Flowers from Bob – Happy Valentine’s Day!
Today is the second day of my four day weekend – I love this particular weekend in February – we have four days off and it’s a little slice of heaven that never fails to please me. I had the day to myself yesterday as everyone else was working/schooling…..so I ran a few errands, went to visit our local Reservoir and Natural Area and bought a nice sandwich for my lunch. I took quite a few photo’s while I was up at the reservoir….
I’m especially proud of this one because I knew what I wanted to do and just kept shooting till I got what I thought I had visualized – which is something I don’t really do a lot when making images – but I’m starting to branch out and want to do more, seeing more in my minds eye before I hit the shutter.
I also plan on some light knitting – the arm is acting the hell up – I was supposed to be released from PT and wasn’t, I’m getting fustrated and more than a little pissed off and I hope that doctor is prepared for our visit on the 23rd, because I want some further tests – I’m not making progress past this point and actually backsliding – totally not acceptable to me. I know I haven’t been blogging a lot – which is probably due to the fact that I’ve not been knitting as much, but I am trying to keep up with the the knitting community. I know I was in a funk, partly due to the arm, and I think partly due to something else that happened around the holidays – not something I want to get into here…but I think it added to the knitting funk/slump and I’m quite annoyed that I let it. I notice that when I associate a hobby I love with people, sometimes if I get let down by a person, the hobby suffers for it. I don’t know why – maybe it’s because I assoicate that hobby with the let down? I don’t know. But, however rambling this sounds….I’m done with that too! I miss my hobby, which is MY hobby, and I do it for me. So, I’d like to get back to that. I miss the peace I found in it, the calm I could find when I had a rough day, the productiveness I felt when I finished something. I know the arm is going to hold me back and I can’t help that – but I can help letting the other stuff seep into it and take some of the joy away.
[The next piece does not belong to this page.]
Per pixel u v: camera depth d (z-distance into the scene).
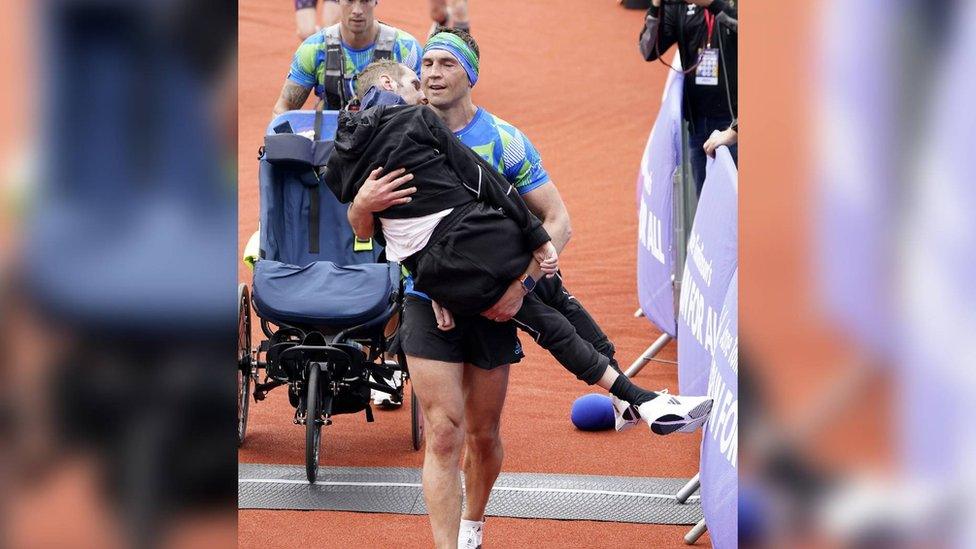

With all that in mind…I’m making slow but steady progress on another sock….
Eagles Flight socks…..I’m really liking how these are turning out and I’m happy to be working on them…for now!
And I keep looking at this….
That wiley Malabrigo that gave me such a hard time while I was trying to wind it…..I want to find just the right pattern – any ideas?
The new Interweave Knits arrived yesterday….and right away I thumbed through it and was so happy to see the article “Start as Many New Projects as You Can” by Vicki Square…….and I feel free! I’ve always kinda felt that way about my projects – but let the guilt creep in when I thought I had too many on the needles – not by my standards, but by what other knitters might think….but the heck with that! I’ve finished my fair share of projects and I’m not going to to let what I have on the needles boss me around anymore into thinking I can’t cast on for something if I really want to! There are quite a few lovelies in this issue that I’m really looking at making – Delphine, Fountain Pen Shawl, Sweet Lily Shawl, Silk Cocoon Cardigan to name a few.
Finally, I was given an award by Knitnana
Thank you Sallee, for thinking of me! I’m flattered and honored to say the least. I have to select my 7 bloggers to pass this onto and I’ll be posting that next time!
We are going out to dinner tonight, celebrating with some friends this Valentine’s day – I’m looking forward to it. I hope you have a lovely day and a wonderful weekend!